Which lines in the listing below contain the string "Observed"? Pick out each one and copy it in full, treating uppercase and lowercase letters as different.

**The input**
┄┄┄┄┄┄
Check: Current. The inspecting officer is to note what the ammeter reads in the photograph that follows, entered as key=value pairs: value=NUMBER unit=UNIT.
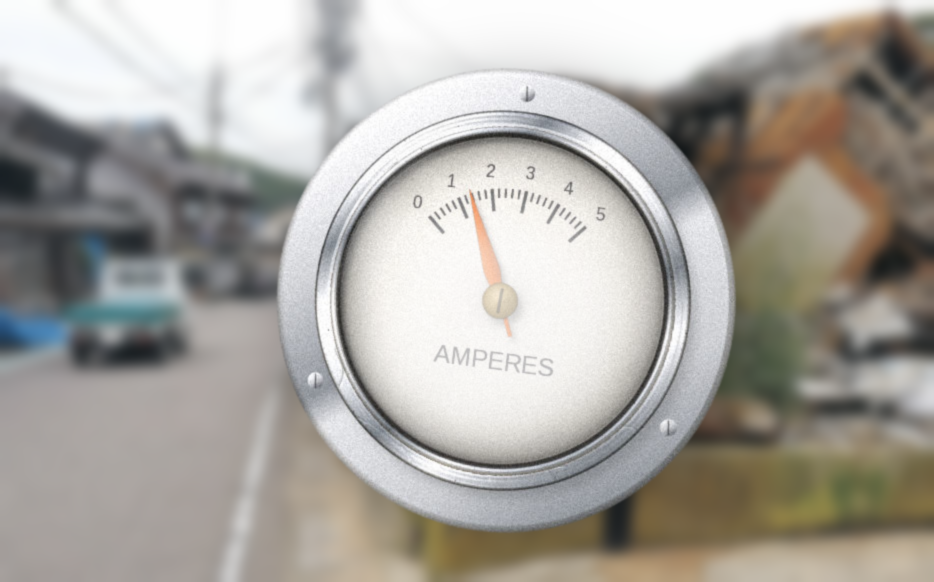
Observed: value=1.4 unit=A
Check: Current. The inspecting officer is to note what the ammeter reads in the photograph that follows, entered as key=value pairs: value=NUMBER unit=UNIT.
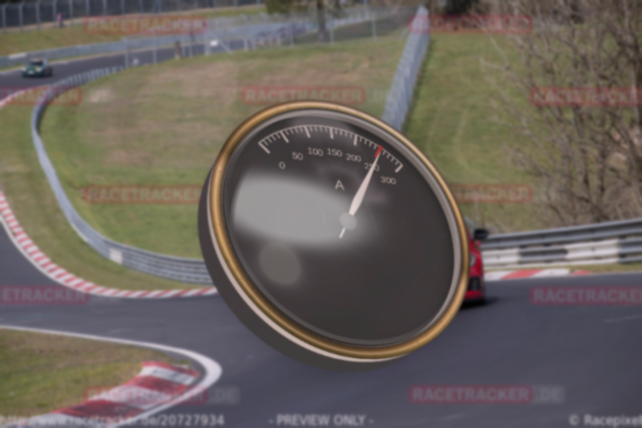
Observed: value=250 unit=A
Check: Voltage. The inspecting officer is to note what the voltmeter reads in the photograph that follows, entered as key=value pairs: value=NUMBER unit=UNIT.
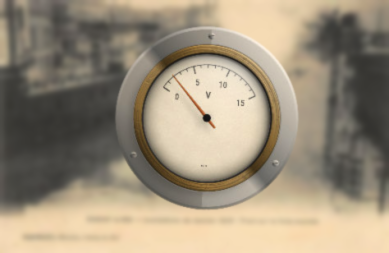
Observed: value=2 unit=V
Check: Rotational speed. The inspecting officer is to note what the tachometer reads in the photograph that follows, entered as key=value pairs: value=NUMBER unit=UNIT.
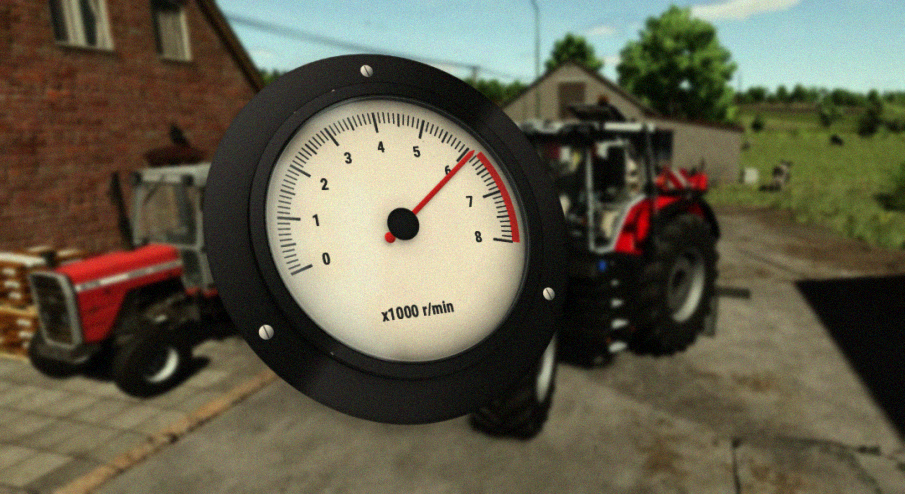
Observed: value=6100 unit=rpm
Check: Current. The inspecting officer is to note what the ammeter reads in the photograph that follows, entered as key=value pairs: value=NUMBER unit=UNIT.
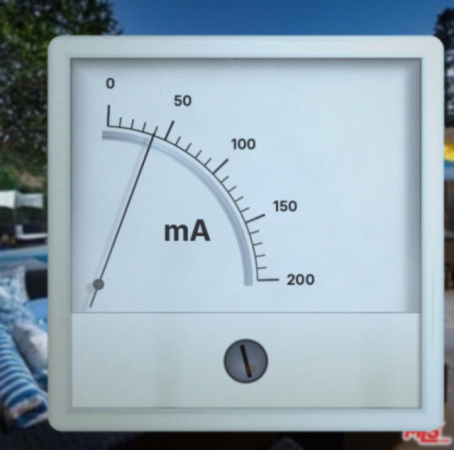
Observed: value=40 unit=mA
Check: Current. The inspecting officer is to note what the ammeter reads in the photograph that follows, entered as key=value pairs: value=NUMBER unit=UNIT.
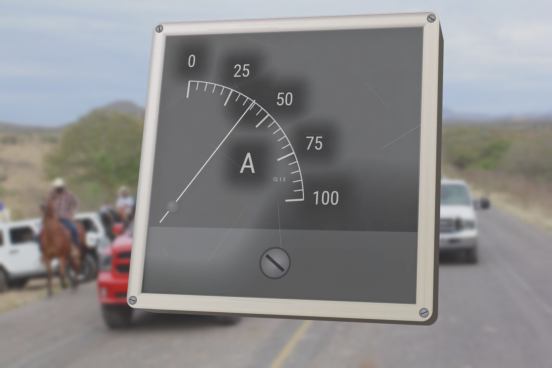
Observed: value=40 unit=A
┄┄┄┄┄┄
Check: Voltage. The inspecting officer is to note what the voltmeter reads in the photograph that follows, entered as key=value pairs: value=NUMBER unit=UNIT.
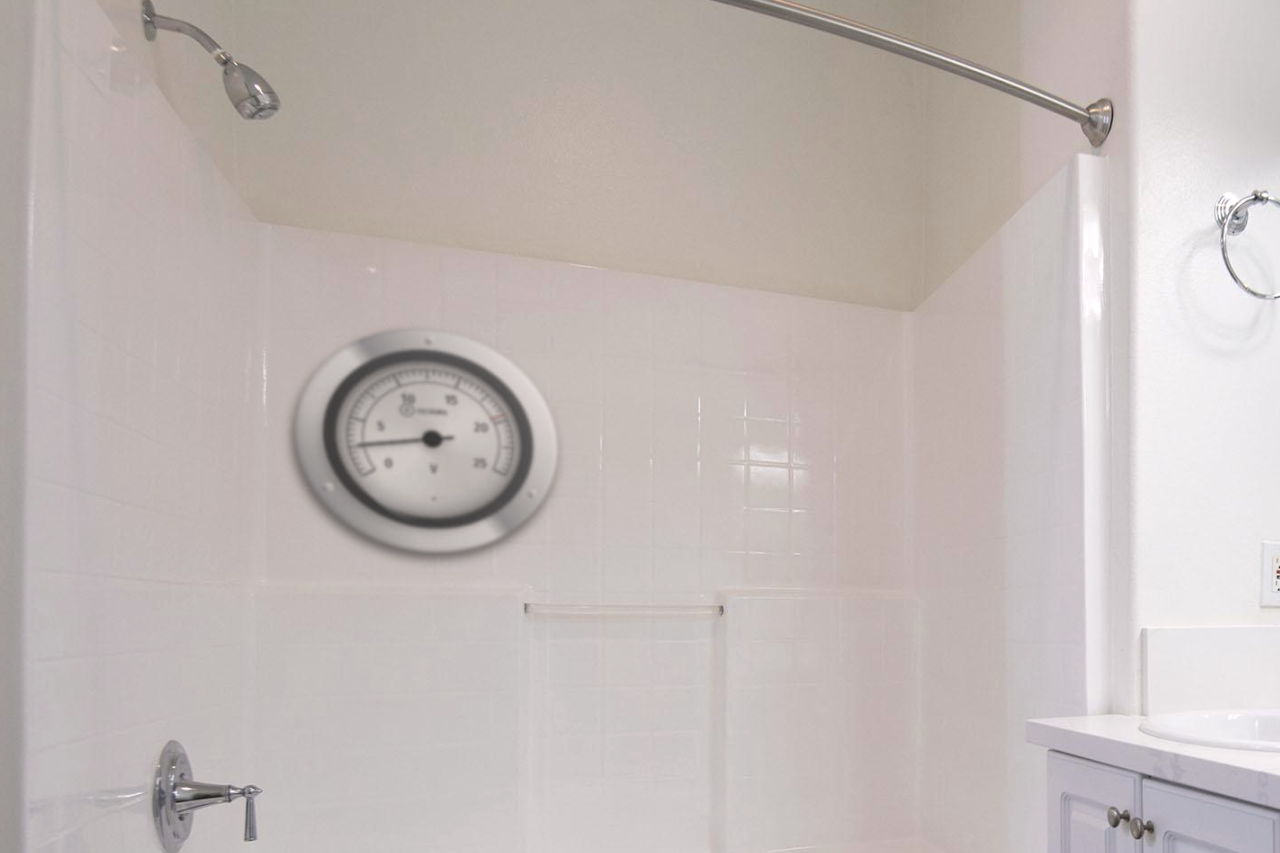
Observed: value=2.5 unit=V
┄┄┄┄┄┄
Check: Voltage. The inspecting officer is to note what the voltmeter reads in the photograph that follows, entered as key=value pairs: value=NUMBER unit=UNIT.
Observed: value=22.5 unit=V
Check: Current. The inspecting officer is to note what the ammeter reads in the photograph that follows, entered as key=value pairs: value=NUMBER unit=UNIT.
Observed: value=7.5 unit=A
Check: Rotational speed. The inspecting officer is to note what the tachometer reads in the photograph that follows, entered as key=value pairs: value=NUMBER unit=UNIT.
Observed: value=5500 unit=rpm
┄┄┄┄┄┄
**Problem solution**
Observed: value=1.4 unit=A
Observed: value=250 unit=A
Observed: value=2 unit=V
Observed: value=6100 unit=rpm
Observed: value=40 unit=mA
Observed: value=40 unit=A
Observed: value=2.5 unit=V
Observed: value=22.5 unit=V
Observed: value=7.5 unit=A
Observed: value=5500 unit=rpm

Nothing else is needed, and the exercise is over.